The 16 years that the party stayed in power are similar to the biblical years of the locust. It was wasted. The party had ample opportunity to remedy its affairs but it refused and went ahead arrogantly on the illusion that Nigerians are fools who cannot tell when they were being taken for a ride. That is why I couldn’t figure out the purpose of the unreserved apology that Dokpesi, the AITmogul, was belatedly offering.

The PDP has a lot to apologise for. It would also have to apologise not only to Nigerians but to the whole of the democratic world for willfully counterfeiting the idea of democracy. The last primaries conducted by the party were the last straw that broke the camel’s back. I recall making the following observations about the recklessness of that process on this same page:

A great number of observers have labelled the unfolding development within the PDP as “lack of internal democracy”. I think it is more of disguised autocracy than anything else. When a party uses its internal machinery to subvert and undermine the popular will of the voters by presenting to them not those they would have loved to represent them, what follows is a rape of democracy eventually giving birth to counterfeit governments – an effective ‘state capture’ by those who do not wish the nation well.
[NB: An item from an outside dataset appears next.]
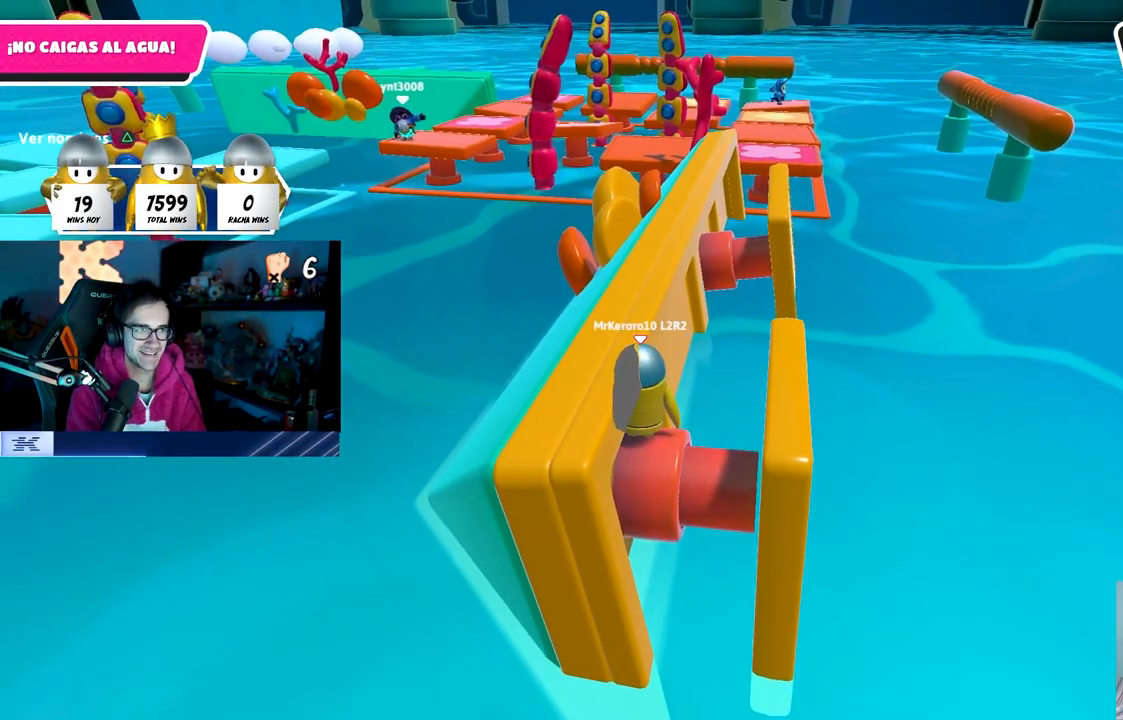
{"buttons": [], "left_stick": "center", "right_stick": "center", "events": [[67, "DPAD_RIGHT", "down"], [150, "DPAD_RIGHT", "up"]]}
“I am aware of a situation where the octogenarian Chairman of the BOT of the party swore that a particular candidate must not be voted for at the primaries no matter his popularity. He even went further to threaten that if at the end they still stubbornly vote for the particular candidate he would make sure the result is annulled. A party that harbours such a fascist personality has forfeited the right to claim to be democratic

I foresee several internally generated crises – implosion — within the parties in no time and there shall inevitably be inconsolable wailing and gnashing of teeth in the face of the pending domestic rebellions against overbearing political tsars who are presently busy messing up the process because you may force a horse to the river but you cannot force it to drink. There shall be protest voting galore and it may not mean well for those who have been playing God recently. Mark my word.”

It is remarkable that less than a year of making the above observations, the party is already gnashing its teeth as the recent “unreserved apology” of Dokpesi tells the whole story. I warned them that it was suicidal arrogance to have let go, in one fell swoop, six serving state governors; saw its former two-term president shred his membership card on TV or allowed people like Fani-Kayode and Clark to be driving a supposedly convincing campaign. I warned that it was akin to the man who, for “fear of death committed suicide.” The PDP needs to repent of its sins against the nation. A mere one-time apology may not be enough.